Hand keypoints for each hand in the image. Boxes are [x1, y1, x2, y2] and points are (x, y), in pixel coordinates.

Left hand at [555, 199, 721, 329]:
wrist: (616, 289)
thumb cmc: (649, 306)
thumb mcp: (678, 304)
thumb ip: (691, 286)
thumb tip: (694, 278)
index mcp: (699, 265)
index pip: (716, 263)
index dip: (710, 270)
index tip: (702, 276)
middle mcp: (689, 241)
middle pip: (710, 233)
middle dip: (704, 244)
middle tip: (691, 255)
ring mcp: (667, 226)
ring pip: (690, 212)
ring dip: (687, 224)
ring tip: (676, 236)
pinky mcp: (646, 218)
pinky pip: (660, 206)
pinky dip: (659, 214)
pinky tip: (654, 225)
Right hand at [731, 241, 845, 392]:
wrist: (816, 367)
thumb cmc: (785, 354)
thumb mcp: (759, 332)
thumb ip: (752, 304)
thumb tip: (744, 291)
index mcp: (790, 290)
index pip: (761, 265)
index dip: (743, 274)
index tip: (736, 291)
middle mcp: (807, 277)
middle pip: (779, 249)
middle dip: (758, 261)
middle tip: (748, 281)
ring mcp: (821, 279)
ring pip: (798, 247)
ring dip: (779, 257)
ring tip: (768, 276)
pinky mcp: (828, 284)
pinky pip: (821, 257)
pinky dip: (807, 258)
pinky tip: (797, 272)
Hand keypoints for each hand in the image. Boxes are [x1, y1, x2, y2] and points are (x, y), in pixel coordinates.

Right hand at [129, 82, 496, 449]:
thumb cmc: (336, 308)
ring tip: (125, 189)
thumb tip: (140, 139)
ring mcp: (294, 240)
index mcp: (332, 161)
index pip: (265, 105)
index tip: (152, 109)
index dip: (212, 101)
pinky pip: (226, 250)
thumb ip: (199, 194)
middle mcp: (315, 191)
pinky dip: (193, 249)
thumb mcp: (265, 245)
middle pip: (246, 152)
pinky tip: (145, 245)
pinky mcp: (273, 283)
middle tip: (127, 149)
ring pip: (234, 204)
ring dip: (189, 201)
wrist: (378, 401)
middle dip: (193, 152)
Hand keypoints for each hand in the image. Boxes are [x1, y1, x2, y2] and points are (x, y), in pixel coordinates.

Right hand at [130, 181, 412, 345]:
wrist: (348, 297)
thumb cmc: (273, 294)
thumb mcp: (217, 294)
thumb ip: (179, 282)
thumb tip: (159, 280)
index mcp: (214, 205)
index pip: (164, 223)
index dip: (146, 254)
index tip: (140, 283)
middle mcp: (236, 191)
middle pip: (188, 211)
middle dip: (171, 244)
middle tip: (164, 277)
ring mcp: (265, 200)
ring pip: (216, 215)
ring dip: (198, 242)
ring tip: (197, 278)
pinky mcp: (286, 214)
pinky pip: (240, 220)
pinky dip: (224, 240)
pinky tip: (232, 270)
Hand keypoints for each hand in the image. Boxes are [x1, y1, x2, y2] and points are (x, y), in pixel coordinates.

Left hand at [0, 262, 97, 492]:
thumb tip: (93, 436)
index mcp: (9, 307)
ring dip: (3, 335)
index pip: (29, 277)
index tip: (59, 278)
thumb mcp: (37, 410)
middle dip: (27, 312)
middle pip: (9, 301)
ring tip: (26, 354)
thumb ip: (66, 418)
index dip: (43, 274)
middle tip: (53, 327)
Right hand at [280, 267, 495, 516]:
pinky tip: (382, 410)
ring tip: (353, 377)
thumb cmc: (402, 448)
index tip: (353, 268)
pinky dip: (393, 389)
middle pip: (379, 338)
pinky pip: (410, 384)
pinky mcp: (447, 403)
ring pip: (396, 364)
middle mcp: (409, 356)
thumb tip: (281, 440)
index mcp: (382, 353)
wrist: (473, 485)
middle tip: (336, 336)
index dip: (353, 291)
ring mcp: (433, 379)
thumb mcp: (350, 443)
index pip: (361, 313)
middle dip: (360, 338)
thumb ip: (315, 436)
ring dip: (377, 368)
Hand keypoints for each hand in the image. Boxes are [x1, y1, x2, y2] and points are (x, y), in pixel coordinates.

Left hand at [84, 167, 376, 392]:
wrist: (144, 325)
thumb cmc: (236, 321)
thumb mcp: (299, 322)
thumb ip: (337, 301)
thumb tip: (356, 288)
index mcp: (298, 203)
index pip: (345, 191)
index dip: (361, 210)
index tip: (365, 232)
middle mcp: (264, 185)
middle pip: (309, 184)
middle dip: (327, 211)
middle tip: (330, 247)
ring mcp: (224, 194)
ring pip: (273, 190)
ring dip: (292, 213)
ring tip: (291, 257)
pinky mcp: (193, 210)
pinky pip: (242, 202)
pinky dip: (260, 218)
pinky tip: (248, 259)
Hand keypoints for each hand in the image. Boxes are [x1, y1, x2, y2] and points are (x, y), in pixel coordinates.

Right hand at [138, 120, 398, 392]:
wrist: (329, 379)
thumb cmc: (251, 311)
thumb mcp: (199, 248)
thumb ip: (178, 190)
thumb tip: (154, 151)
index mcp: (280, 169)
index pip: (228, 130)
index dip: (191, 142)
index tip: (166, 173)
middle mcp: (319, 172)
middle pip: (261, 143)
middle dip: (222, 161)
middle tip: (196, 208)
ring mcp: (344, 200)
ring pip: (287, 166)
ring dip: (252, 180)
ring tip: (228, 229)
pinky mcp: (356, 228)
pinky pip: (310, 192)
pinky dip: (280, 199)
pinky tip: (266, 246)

● ● ● ● ● ● ●

**PROBLEM**. Would you reproduce every record above exactly as it appears?

**RESPONSE AREA**.
Hand keypoints for each hand in the image. Boxes are [x1, y1, x2, y2] and points are (x, y), in pixel coordinates.

Left hand at [555, 199, 721, 329]:
wrist: (616, 289)
thumb cmc: (649, 306)
thumb mcp: (678, 304)
thumb ip: (691, 286)
thumb tip: (694, 278)
index mcp: (699, 265)
index pip: (716, 263)
index dip: (710, 270)
index tip: (702, 276)
middle mcp: (689, 241)
middle pip: (710, 233)
middle dip: (704, 244)
middle tip: (691, 255)
ring mcp: (667, 226)
ring pip: (690, 212)
ring dip: (687, 224)
ring tip: (676, 236)
pinky mcp: (646, 218)
pinky pip: (660, 206)
pinky dip: (659, 214)
pinky tip: (654, 225)
Right hand at [731, 241, 845, 392]:
wrist: (816, 367)
thumb cmc: (785, 354)
thumb mcp: (759, 332)
thumb ip: (752, 304)
thumb tip: (744, 291)
index mcp: (790, 290)
index pip: (761, 265)
index dip: (743, 274)
index tip: (736, 291)
middle mcp: (807, 277)
middle pip: (779, 249)
middle dip: (758, 261)
middle tip: (748, 281)
ring mcp: (821, 279)
ring pip: (798, 247)
ring dip: (779, 257)
ring tip: (768, 276)
pinky mcp: (828, 284)
pinky pip: (821, 257)
pinky dip: (807, 258)
pinky tip: (797, 272)
Hand keypoints for each hand in the image. Boxes are [x1, y1, x2, y2] and points are (x, y), in pixel coordinates.

Right hand at [129, 82, 496, 449]:
thumb cmc: (336, 308)
ring tip: (125, 189)
thumb tip: (140, 139)
ring mcp: (294, 240)
index mcp: (332, 161)
index pip: (265, 105)
index tip: (152, 109)
index dip: (212, 101)
pinky pip: (226, 250)
thumb ip: (199, 194)
middle mcp: (315, 191)
pinky dip: (193, 249)
thumb mcp: (265, 245)
middle pip: (246, 152)
pinky tip: (145, 245)
pinky mcp: (273, 283)
middle tip: (127, 149)
ring pip: (234, 204)
ring dip: (189, 201)
wrist: (378, 401)
middle dip: (193, 152)
Hand keypoints for each hand in the image. Boxes are [x1, y1, x2, y2] and points are (x, y), in pixel coordinates.

Right hand at [130, 181, 412, 345]:
wrist: (348, 297)
thumb cmc: (273, 294)
thumb mcp: (217, 294)
thumb ip: (179, 282)
thumb tip: (159, 280)
index mcp: (214, 205)
index pip: (164, 223)
index dip: (146, 254)
index tip: (140, 283)
middle mcp: (236, 191)
middle pip: (188, 211)
middle dip: (171, 244)
middle tip: (164, 277)
ring mcp: (265, 200)
ring pip: (216, 215)
ring dip: (198, 242)
ring tip: (197, 278)
pinky mcp: (286, 214)
pinky pip: (240, 220)
pinky dip: (224, 240)
pinky tip: (232, 270)
Hand keypoints for each hand in the image. Boxes are [x1, y1, x2, y2] and points are (x, y), in pixel coordinates.

Left hand at [0, 262, 97, 492]:
thumb tip: (93, 436)
index mcp: (9, 307)
ring dip: (3, 335)
index pip: (29, 277)
index tip: (59, 278)
thumb mcp: (37, 410)
middle dip: (27, 312)
middle pip: (9, 301)
ring tip: (26, 354)
thumb ip: (66, 418)
index dip: (43, 274)
middle tip: (53, 327)
Right hand at [280, 267, 495, 516]:
pinky tip: (382, 410)
ring tip: (353, 377)
thumb cmc: (402, 448)
index tip: (353, 268)
pinky dip: (393, 389)
middle pip: (379, 338)
pinky pip: (410, 384)
pinky mcp: (447, 403)
ring pip: (396, 364)
middle mcp: (409, 356)
thumb tip: (281, 440)
index mcp: (382, 353)
wrist: (473, 485)
middle tip: (336, 336)
index dip: (353, 291)
ring mcp: (433, 379)
thumb mcp: (350, 443)
index pip: (361, 313)
middle dip: (360, 338)
thumb ip: (315, 436)
ring dip: (377, 368)
Hand keypoints for each hand in the image. Boxes are [x1, y1, x2, y2] and points are (x, y), in pixel coordinates.

Left hand at [84, 167, 376, 392]:
wrist: (144, 325)
thumb cmc: (236, 321)
thumb mcp: (299, 322)
thumb ip: (337, 301)
thumb tip: (356, 288)
index mcp: (298, 203)
index pip: (345, 191)
index dip: (361, 210)
index tip: (365, 232)
middle mcp: (264, 185)
middle pip: (309, 184)
middle dip: (327, 211)
middle tip: (330, 247)
ring mcp: (224, 194)
ring pip: (273, 190)
ring dip: (292, 213)
ring tip: (291, 257)
pinky mcp: (193, 210)
pinky pip: (242, 202)
pinky dip: (260, 218)
pinky tip: (248, 259)
Hand keypoints for each hand in the image. Boxes are [x1, y1, x2, y2] and points are (x, y), in pixel coordinates.

Right hand at [138, 120, 398, 392]:
wrist: (329, 379)
thumb cmc: (251, 311)
thumb mcp: (199, 248)
thumb ip: (178, 190)
thumb tip: (154, 151)
index mcp: (280, 169)
index pip: (228, 130)
index dip: (191, 142)
index tip: (166, 173)
middle mcp: (319, 172)
middle pip: (261, 143)
middle dip: (222, 161)
middle tip: (196, 208)
ring mcp: (344, 200)
ring pip: (287, 166)
ring dip: (252, 180)
ring tip: (228, 229)
pinky mcp: (356, 228)
pinky pip: (310, 192)
pinky dip: (280, 199)
pinky tip: (266, 246)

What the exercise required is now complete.